Entries shown =>
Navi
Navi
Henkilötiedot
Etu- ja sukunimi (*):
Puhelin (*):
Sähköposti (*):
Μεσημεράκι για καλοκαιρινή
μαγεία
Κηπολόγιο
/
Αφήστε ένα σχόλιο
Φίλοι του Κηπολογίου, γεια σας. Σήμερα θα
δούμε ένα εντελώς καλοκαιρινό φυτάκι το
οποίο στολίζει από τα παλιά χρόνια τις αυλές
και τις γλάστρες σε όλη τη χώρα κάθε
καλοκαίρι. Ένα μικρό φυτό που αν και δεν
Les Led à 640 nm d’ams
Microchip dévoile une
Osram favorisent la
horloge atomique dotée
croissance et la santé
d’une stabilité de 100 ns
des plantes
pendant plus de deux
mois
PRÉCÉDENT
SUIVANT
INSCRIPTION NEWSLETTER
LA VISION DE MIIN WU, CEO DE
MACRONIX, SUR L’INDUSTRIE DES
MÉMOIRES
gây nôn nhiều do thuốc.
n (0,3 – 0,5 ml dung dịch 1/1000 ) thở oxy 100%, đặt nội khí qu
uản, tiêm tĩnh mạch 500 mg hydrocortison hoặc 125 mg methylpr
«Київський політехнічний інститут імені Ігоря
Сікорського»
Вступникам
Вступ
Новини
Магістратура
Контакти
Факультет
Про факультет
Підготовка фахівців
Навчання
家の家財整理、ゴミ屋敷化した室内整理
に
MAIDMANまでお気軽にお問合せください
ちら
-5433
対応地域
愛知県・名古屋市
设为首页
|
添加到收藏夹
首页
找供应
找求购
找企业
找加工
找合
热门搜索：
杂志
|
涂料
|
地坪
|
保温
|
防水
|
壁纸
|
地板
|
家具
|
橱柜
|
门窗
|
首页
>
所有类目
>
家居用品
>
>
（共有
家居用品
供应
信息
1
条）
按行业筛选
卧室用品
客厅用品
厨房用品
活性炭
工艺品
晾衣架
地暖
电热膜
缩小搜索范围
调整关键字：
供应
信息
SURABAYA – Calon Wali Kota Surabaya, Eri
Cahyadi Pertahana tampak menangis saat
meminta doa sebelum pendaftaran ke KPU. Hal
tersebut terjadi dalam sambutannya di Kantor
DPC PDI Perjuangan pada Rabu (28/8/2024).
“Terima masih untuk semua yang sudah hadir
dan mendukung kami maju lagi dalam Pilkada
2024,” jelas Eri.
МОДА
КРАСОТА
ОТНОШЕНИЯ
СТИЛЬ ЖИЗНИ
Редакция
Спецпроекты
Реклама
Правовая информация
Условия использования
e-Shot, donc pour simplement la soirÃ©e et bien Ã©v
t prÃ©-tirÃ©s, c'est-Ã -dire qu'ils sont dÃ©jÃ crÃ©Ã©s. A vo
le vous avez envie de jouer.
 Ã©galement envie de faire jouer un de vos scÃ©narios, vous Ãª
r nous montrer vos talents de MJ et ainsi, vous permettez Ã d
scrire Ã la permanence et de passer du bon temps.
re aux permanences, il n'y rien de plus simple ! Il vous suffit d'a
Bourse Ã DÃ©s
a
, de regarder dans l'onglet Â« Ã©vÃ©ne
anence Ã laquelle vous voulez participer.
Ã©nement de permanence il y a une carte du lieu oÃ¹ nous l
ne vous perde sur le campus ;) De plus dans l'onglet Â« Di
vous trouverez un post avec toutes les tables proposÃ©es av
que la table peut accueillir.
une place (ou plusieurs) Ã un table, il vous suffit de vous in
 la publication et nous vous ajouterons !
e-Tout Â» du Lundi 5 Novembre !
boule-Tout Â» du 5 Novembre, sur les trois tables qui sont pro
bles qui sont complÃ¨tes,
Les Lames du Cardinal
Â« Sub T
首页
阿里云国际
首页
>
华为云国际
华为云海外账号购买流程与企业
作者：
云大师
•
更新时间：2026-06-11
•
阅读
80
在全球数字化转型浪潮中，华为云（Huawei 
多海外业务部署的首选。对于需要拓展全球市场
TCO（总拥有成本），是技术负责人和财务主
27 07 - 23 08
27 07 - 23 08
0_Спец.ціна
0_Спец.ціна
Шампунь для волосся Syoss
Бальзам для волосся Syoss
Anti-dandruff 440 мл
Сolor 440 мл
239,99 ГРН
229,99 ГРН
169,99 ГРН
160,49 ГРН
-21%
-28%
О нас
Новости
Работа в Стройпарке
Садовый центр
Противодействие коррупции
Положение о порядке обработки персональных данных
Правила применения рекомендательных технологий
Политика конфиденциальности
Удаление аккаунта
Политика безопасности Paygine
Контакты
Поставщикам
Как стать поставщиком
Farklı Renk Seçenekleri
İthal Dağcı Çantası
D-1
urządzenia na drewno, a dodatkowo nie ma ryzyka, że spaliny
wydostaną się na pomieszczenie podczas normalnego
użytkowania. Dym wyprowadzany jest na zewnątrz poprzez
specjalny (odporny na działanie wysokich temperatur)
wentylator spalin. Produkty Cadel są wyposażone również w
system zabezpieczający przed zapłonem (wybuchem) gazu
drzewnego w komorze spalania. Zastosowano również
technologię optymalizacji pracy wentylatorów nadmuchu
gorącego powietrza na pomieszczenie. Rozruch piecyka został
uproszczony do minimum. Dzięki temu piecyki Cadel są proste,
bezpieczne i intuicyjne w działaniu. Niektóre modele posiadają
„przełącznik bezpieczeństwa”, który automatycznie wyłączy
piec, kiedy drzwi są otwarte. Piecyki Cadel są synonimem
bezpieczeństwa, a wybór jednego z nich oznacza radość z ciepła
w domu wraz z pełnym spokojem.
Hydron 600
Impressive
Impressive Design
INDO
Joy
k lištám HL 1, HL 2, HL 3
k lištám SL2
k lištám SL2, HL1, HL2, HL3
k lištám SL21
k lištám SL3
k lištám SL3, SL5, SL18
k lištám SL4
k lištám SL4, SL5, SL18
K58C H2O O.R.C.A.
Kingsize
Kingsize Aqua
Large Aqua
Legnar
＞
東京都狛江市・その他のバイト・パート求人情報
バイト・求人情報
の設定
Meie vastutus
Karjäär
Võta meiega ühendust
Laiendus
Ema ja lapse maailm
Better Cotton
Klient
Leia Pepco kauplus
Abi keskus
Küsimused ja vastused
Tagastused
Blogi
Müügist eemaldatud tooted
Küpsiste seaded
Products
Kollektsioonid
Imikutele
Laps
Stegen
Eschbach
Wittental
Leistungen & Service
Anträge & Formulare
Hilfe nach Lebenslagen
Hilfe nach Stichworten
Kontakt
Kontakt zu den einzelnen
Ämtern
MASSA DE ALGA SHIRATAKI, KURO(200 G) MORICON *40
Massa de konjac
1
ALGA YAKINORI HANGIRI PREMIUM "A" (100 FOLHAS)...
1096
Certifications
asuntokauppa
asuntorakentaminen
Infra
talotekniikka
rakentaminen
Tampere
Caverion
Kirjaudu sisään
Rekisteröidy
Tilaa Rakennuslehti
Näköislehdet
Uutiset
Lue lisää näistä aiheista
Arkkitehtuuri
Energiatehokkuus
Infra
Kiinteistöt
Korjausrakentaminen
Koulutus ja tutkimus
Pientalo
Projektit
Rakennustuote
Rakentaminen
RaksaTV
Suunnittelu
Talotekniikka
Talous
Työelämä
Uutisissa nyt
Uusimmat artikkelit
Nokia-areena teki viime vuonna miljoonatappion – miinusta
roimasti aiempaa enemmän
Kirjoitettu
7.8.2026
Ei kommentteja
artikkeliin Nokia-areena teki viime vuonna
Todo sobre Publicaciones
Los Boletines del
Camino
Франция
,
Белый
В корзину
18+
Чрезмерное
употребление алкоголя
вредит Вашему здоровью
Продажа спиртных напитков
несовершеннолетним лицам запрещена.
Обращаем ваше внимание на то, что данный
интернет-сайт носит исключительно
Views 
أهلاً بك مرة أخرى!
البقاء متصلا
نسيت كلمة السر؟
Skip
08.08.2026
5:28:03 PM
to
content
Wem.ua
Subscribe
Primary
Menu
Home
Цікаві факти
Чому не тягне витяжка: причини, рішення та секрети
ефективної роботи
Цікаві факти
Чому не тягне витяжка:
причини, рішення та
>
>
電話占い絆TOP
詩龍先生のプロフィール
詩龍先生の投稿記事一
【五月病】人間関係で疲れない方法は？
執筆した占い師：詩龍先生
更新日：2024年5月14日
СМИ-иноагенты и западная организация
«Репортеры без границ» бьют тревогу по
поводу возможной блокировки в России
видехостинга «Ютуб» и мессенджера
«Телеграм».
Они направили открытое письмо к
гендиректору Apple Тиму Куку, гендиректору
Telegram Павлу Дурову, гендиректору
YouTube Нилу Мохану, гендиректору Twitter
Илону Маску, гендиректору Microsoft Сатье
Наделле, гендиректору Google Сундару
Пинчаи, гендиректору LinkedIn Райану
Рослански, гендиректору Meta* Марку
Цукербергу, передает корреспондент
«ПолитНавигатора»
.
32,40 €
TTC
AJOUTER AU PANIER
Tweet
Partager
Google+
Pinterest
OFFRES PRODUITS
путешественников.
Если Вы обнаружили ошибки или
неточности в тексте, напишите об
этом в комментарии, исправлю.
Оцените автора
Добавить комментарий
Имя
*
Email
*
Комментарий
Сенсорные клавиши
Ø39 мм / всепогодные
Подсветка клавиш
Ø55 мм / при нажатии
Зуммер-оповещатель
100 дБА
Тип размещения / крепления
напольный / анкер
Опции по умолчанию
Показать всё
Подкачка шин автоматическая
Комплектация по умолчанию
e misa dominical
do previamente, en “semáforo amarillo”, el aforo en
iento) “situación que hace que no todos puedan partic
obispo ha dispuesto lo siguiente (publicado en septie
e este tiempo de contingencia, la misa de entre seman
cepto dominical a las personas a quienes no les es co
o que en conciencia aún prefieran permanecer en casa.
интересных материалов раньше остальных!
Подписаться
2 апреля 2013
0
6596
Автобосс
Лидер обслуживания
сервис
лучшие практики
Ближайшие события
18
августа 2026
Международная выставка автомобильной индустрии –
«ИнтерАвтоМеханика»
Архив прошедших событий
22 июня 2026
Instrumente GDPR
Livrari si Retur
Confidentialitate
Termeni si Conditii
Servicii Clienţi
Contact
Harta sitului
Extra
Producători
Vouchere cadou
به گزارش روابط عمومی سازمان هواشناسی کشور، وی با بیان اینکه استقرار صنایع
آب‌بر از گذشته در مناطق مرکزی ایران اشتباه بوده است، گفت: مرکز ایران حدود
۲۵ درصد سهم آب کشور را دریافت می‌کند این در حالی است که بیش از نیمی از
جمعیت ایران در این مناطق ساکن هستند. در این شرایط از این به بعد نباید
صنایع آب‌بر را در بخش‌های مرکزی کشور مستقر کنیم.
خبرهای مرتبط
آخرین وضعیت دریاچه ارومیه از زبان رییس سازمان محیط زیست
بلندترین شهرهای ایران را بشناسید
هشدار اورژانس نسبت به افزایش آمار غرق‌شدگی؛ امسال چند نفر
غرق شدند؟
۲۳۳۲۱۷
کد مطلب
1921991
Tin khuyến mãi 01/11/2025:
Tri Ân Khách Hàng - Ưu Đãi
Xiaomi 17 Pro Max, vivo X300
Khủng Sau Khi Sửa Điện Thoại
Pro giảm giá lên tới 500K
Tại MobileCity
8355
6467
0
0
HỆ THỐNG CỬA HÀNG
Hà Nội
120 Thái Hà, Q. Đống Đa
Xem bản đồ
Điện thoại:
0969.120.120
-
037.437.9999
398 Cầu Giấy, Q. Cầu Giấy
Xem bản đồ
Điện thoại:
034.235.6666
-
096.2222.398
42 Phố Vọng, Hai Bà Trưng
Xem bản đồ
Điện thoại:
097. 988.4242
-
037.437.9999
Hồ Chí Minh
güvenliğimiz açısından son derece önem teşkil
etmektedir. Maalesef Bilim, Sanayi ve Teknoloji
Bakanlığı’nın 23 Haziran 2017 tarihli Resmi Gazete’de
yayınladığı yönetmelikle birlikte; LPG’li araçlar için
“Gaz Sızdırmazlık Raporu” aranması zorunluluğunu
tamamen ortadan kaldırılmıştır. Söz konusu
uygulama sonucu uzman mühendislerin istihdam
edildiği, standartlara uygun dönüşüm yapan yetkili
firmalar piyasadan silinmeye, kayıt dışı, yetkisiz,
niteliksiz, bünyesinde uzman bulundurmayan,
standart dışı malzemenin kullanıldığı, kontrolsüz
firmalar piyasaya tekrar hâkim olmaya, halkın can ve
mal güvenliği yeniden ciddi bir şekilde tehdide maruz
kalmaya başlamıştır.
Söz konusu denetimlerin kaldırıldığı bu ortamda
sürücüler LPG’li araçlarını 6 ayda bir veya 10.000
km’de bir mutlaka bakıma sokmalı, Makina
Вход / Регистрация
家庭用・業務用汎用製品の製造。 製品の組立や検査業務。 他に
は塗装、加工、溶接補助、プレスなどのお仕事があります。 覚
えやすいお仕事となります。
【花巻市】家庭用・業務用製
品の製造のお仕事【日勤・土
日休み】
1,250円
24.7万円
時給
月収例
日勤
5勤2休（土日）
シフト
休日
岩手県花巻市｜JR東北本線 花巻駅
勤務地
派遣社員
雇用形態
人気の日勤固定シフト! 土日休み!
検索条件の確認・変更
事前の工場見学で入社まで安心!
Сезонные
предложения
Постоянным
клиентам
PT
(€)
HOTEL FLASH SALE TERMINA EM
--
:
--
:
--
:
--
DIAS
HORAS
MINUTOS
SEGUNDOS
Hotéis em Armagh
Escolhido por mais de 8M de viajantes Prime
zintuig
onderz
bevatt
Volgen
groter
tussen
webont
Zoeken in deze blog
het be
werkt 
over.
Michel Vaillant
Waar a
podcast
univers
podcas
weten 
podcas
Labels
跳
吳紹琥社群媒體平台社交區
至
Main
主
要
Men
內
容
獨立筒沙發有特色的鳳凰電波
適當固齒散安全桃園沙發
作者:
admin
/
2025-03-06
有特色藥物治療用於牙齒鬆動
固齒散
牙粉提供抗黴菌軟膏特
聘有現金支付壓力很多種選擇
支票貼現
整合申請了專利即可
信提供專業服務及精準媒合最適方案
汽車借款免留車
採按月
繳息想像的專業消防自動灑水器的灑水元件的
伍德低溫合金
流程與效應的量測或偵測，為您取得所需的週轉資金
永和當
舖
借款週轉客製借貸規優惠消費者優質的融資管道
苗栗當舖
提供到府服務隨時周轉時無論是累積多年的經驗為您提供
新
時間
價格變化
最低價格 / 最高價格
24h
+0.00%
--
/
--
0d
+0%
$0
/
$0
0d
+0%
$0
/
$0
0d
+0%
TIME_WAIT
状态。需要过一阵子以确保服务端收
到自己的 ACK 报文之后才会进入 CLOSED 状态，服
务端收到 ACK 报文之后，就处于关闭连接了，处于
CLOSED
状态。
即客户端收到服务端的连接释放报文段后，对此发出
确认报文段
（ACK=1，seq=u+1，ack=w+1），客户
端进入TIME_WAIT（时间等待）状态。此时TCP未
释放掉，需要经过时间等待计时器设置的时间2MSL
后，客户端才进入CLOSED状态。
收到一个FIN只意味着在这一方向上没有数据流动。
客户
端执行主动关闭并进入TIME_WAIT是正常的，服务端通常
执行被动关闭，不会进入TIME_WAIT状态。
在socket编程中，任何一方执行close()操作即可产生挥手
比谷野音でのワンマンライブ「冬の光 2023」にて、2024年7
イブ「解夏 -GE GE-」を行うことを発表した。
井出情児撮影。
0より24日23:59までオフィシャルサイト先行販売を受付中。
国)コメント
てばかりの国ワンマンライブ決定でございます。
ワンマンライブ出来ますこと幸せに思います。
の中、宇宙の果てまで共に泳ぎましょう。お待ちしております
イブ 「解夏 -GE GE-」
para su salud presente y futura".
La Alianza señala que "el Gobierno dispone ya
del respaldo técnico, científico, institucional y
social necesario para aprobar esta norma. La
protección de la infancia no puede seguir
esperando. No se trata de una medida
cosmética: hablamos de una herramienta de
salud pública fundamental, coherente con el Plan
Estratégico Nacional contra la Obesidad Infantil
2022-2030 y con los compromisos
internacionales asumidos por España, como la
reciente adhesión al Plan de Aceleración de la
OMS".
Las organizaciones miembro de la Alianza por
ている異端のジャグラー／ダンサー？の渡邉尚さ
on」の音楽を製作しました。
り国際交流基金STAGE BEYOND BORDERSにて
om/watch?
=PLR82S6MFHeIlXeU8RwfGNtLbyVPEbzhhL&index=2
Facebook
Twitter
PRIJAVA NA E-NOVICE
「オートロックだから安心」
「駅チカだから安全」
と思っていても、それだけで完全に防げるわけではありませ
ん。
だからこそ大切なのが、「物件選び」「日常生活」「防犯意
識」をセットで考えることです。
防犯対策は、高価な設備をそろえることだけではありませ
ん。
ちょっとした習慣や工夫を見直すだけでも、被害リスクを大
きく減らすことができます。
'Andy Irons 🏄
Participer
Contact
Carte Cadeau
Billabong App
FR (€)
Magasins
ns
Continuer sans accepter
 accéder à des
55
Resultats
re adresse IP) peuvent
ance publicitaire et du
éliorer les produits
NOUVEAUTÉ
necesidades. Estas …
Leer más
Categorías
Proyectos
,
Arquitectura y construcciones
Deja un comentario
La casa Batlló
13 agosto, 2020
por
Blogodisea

What you are asked to do =>
What is needed is an exact copy of the lines from the one containing "Billabong App" to the end of the data; please add nothing else.

Output below =>
Billabong App
FR (€)
Magasins
ns
Continuer sans accepter
 accéder à des
55
Resultats
re adresse IP) peuvent
ance publicitaire et du
éliorer les produits
NOUVEAUTÉ
necesidades. Estas …
Leer más
Categorías
Proyectos
,
Arquitectura y construcciones
Deja un comentario
La casa Batlló
13 agosto, 2020
por
Blogodisea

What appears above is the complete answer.